Commentary

Public Choices

This article originally appeared in National Review Online on Sept. 6, 2005
It’s back-to-school time, and many of the adults trying to run American education have a lot to learn. They ought to start by memorizing a simple formula: increased federal funding leads to decreased educational flexibility, producing academic stagnation.

They definitely have not learned that lesson in Connecticut, where last month state Attorney General Richard Blumenthal launched the first-ever state lawsuit against the No Child Left Behind Act (NCLB), calling the Bush administration’s enforcement of the law “rigid, arbitrary and capricious.” Connecticut Governor Jodi Rell supports the suit and recently declared to a group of Connecticut teachers that rather than NCLB’s strict rules, “we want the leeway to let our schools perform.”
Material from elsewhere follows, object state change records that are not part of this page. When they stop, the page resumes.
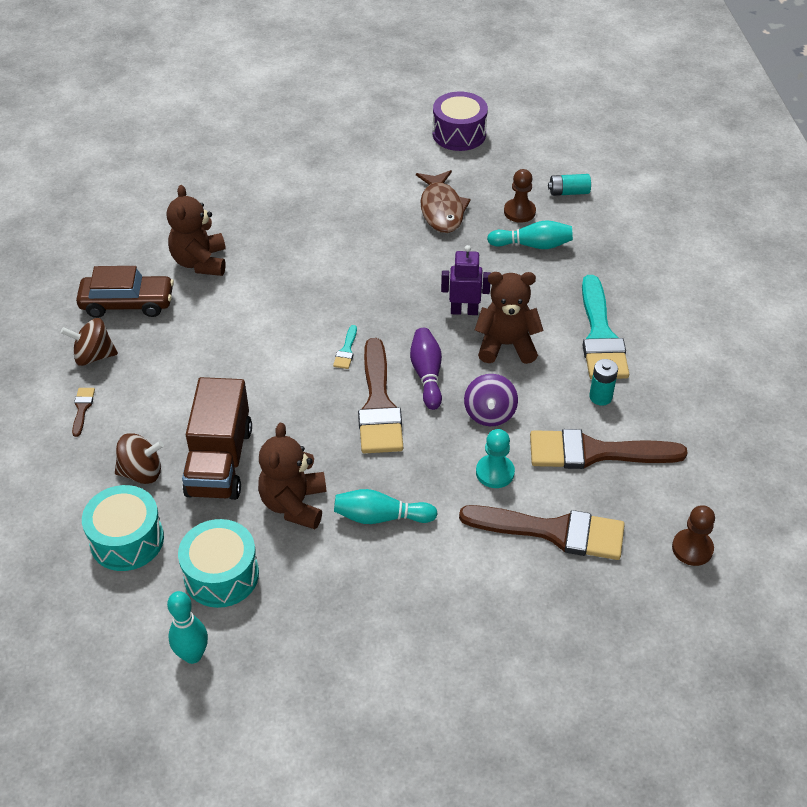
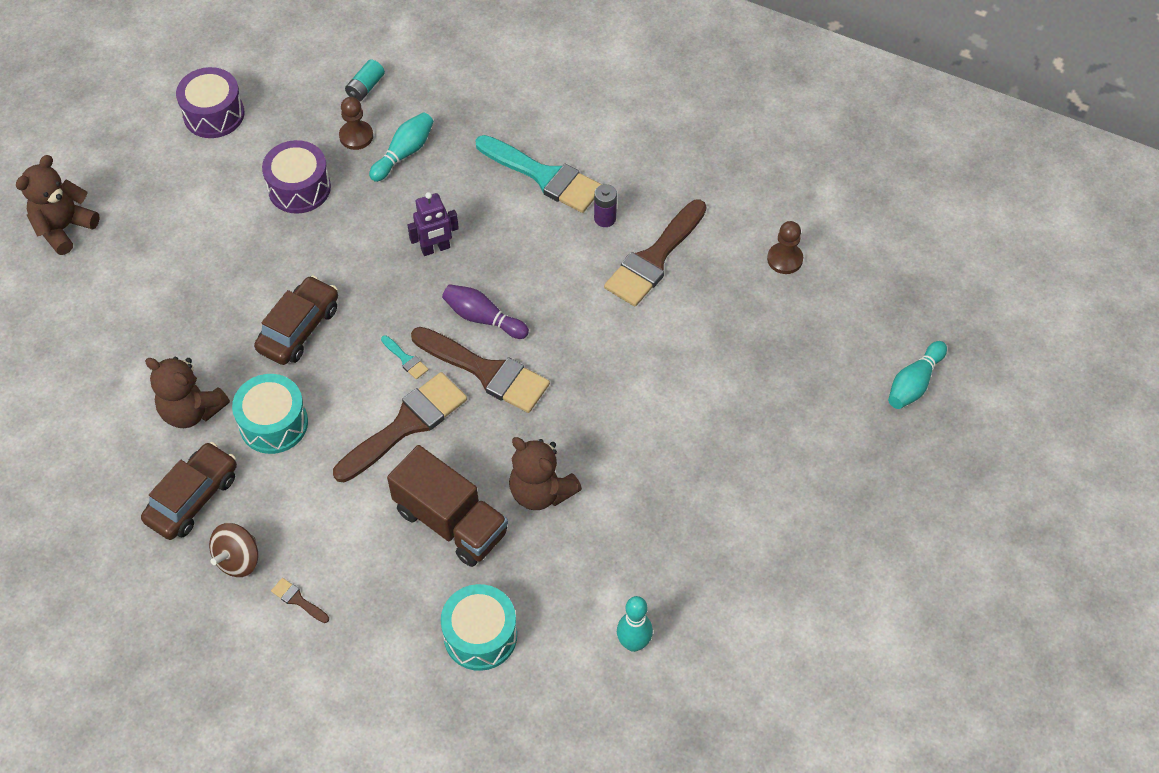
camera: 55 degrees left, 10 degrees up
brown spinning top [115,433,164,484] -> none
turquoise drum [178,519,259,608] -> turquoise drum moved to [232,374,308,454]
turquoise bowling pin [334,489,437,524] -> turquoise bowling pin moved to [888,341,947,409]
brown fish [416,170,471,233] -> purple drum [262,140,331,214]
purple robot [441,245,491,315] -> purple robot turned 150 degrees counterclockwise [408,192,459,256]
brown brush [459,505,625,560] -> brown brush moved to [333,372,467,482]
purple spinning top [464,374,518,426] -> none
brown teddy bear [475,272,544,364] -> brown teddy bear moved to [16,155,100,255]
turquoise pawn [476,429,515,488] -> none
turquoise battery [589,359,618,406] -> purple battery [594,184,617,227]
none -> brown car [254,275,338,365]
Connecticut’s problem is that it seems to want both more federal money and flexibility. “Our taxpayers are sagging under the crushing costs of local education,” Rell commented the day the lawsuit was announced. “What we don’t need is a new laundry list of things to do — with no new money to do them.”

The day after Connecticut filed its suit the Center for American Progress (CAP), a progressive Washington, D.C., think tank, released a report in which it too decried schools’ inflexibility but called for more federal funds.

The report, from CAP’s National Task Force on Public Education, starts off reasonably, arguing that a lot of our educational trouble can be attributed to the fact that “too much of our education system supports the status quo and a basic ‘one size fits all approach.’” Unfortunately, it soon contradicts itself, intoning that “tragically, the commitment to uniformity in expectations and standards for what students should be taught is not reflected in the K-12 education system.”

The result of this confused analysis is a proposal for the federal government to provide “leadership” and to spend at least $325 billion over ten years implementing numerous CAP-endorsed initiatives including universal pre-school and a “voluntary” national curriculum tied to expanded “national accountability measures.”

What both the Connecticut lawsuit and the CAP report demonstrate is the inability of policymakers to grasp history and understand that more federal money inevitably means more rules, and that neither of those things helps America’s schools.

Keep in mind that it was only in the last few decades, with passage of the Elementary and Secondary Education Act in 1965, that the federal government became deeply involved in American education. Once it was in, though, its “investment” increased by leaps and bounds. According to the most recent inflation-adjusted data from the National Center for Education Statistics, the federal investment in education ballooned by nearly 400 percent between 1965 and 2003, and by more than 500 percent at the elementary and secondary level.

Federal meddling in education has grown with its funding. Over the last 40 years, despite the presence of a clause prohibiting federal control of education in almost all legislation passed in that time, as the federal government expended more money on the schools it heaped ever greater requirements onto the funds. Today its dictates are so extensive that Washington tells districts whether their teachers are qualified and their reading curriculum is acceptable, and requires schools to provide lessons on the Constitution every September 17, the anniversary of the signing of that once-respected document.

Despite this incredible growth in federal funding and “leadership,” academic achievement has largely stagnated. The latest National Assessment of Educational Progress “Trends in Academic Progress” report reveals the sad truth. In 1971 seventeen-year-olds had an average score of 285 out of 500 points on the NAEP reading assessment. In 2004 the average wasn’t a single point higher. Nine-year-olds’ scores increased the most of any age group in reading, but their average only rose by slightly over 5 percent. Overall the improvements in math were higher, but were also nowhere near commensurate with federal spending increases.

What is critical for policymakers and voters to understand is that, contrary to Connecticut’s complaint, the federal government does not simply force states to do as they’re told. It buys compliance, attaching any and all requirements it wants schools to follow to the taxpayer money that states “voluntarily” accept. And, of course, the more money it supplies, the more rules and regulations it creates.

States aren’t going to be able to have it both ways. They can either take federal money and give up on flexibility, or they can demand flexibility by telling Washington to get out of the education business. What they can’t do is the impossible: fixing our “one size fits all” schools by demanding ever more federal dollars.

Neal McCluskey is a policy analyst with the Center for Educational Freedom at the Cato Institute.